31. AURORABOREALIS • AMARAH DAN TANGIS

Start from the beginning
                                    

Borealis tau. Hati Aurora pasti hancur. Dia butuh ketenangan.

🌈🌠

Mereka berhenti disebuah danau yang sepi. Berpijak diatas tanah berumput yang telah dipotong rapih.

"Jadi?" Borealis membuka suara.

Aurora tidak menjawab. Dia masih menatap sepatu hitamnya.

"Apa ini yang lo sebut 'kepercayaan yang sudah hancur dan sebuah kehilangan' yang lo maksud waktu itu?"

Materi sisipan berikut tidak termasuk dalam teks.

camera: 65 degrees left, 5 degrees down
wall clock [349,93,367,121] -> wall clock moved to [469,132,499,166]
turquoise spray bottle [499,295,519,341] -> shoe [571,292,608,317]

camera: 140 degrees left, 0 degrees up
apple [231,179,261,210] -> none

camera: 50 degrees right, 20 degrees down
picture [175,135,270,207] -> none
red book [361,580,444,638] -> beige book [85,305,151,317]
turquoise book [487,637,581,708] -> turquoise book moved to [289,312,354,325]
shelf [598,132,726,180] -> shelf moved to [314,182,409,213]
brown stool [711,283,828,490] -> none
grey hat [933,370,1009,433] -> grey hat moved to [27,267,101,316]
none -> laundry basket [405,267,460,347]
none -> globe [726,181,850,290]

Aurora menggigit bibir bawahnya. Dadanya begitu sesak.

"Gue nggak tau ternyata lo mengalami hal yang lebih buruk dari kehidupan gue."

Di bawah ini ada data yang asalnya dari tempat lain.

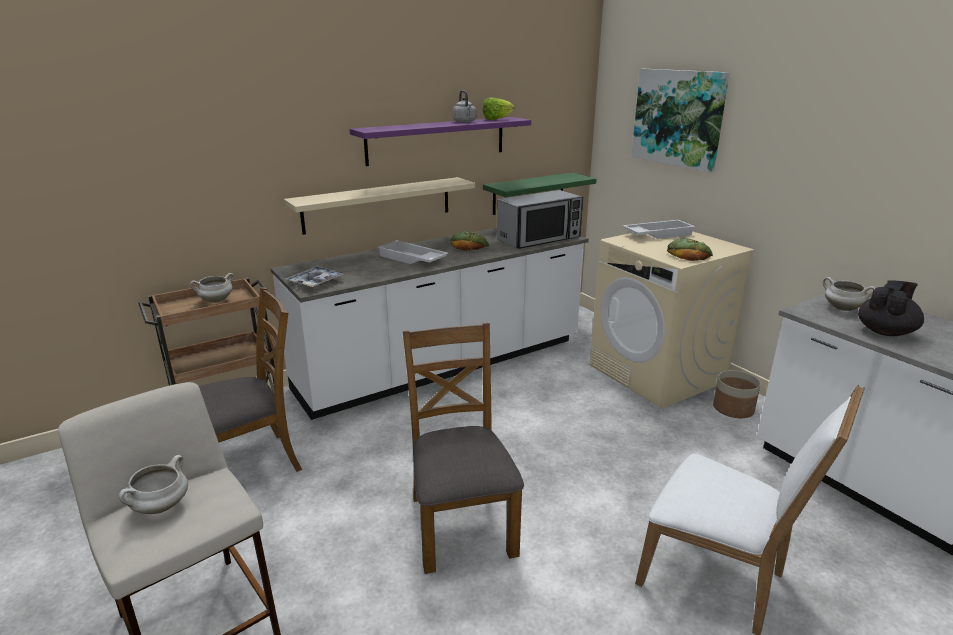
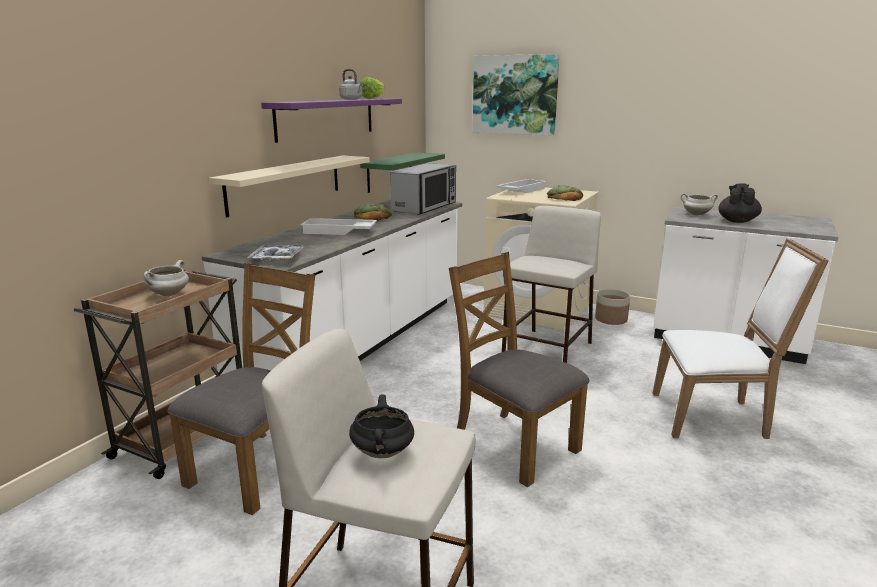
camera: 30 degrees left, 5 degrees down
white cooking pot [119,455,188,514] -> black cooking pot [349,395,414,458]
none -> beige stool [502,206,601,363]

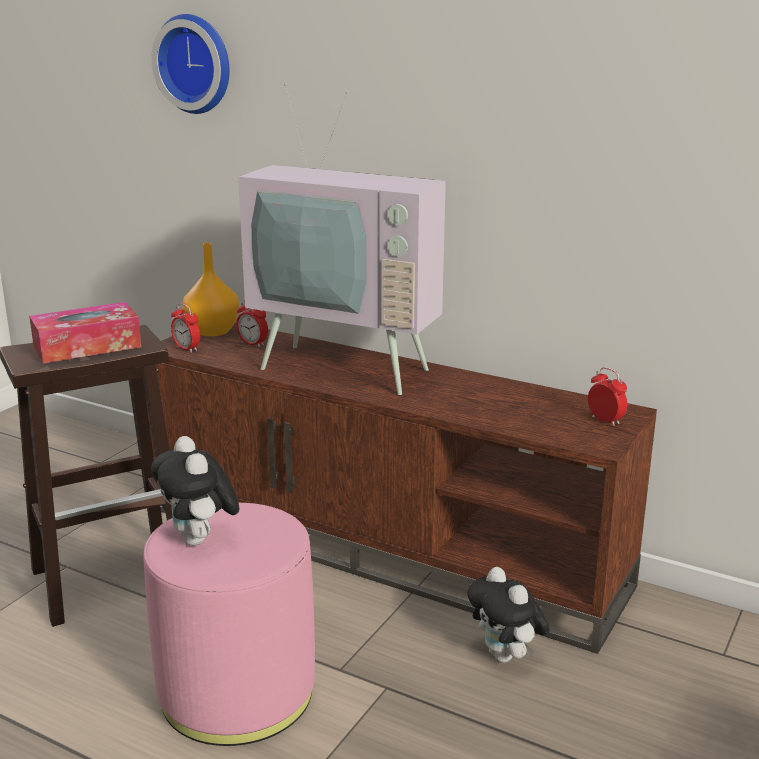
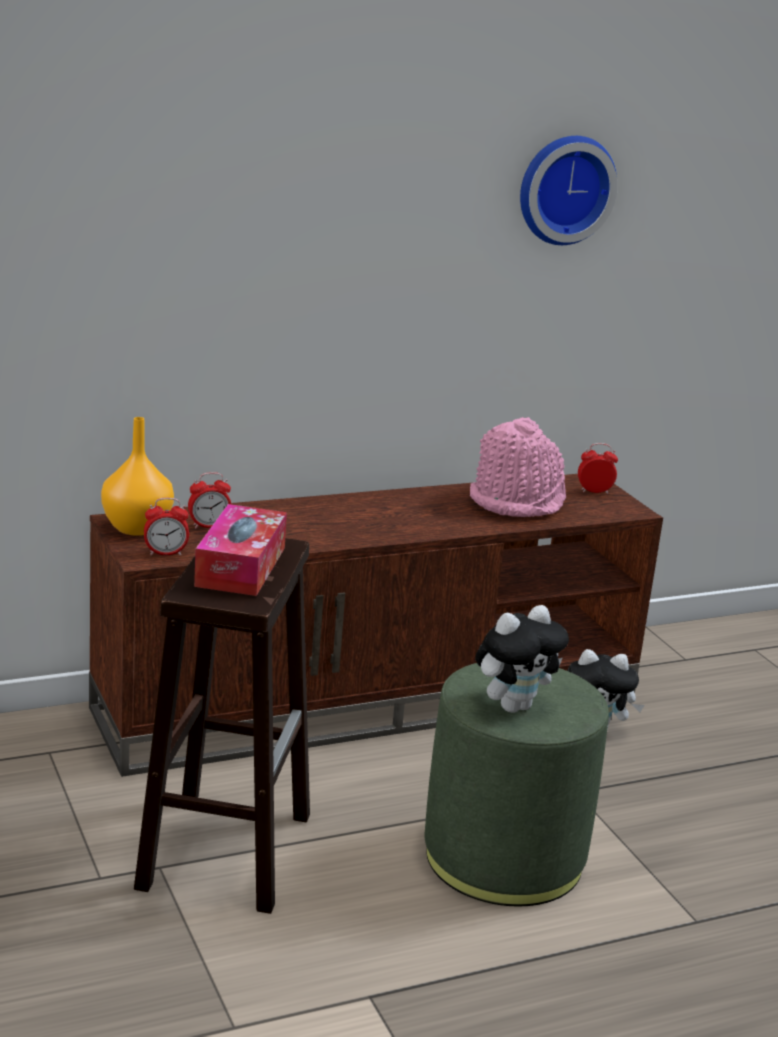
camera: 55 degrees left, 0 degrees up
pink ottoman [143,503,315,746] -> green ottoman [424,663,609,906]
wall clock [151,14,230,114] -> wall clock moved to [520,136,618,245]
plush toy [151,436,239,546] -> plush toy turned 45 degrees counterclockwise [475,605,569,713]
television [238,83,446,395] -> none
none -> pink hat [470,417,566,517]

"Ini bahkan diluar pikiran gue."

Tidak ada sahutan dari Aurora.

"Kalo gue jadi lo mungkin gue akan lebih memilih buat keluar dari rumah dan bunuh diri."

"Kenapa lo bisa sekuat ini?"

Pertahananan Aurora runtuh. Perempuan itu terisak.

Perih.

Sesak.

Sedih.

Marah.

Semua menimpanya secara bersamaan. Seperti rintik hujan yang turun dengan derasnya tanpa guntur.

"Gue nggak suka kesendirian. Gue nggak suka kehilangan," isak Aurora.

Borealis menatap sendu gadis disebelahnya.

Bersikap seolah semua baik-baik saja disaat semua tidak sedang baik-baik saja, adalah sebuah pilihan yang sulit.

"Lo terlalu tangguh, gue bahkan iri sama lo," ucap Borealis.

Aurora menutup wajahnya dengan kedua tangannya.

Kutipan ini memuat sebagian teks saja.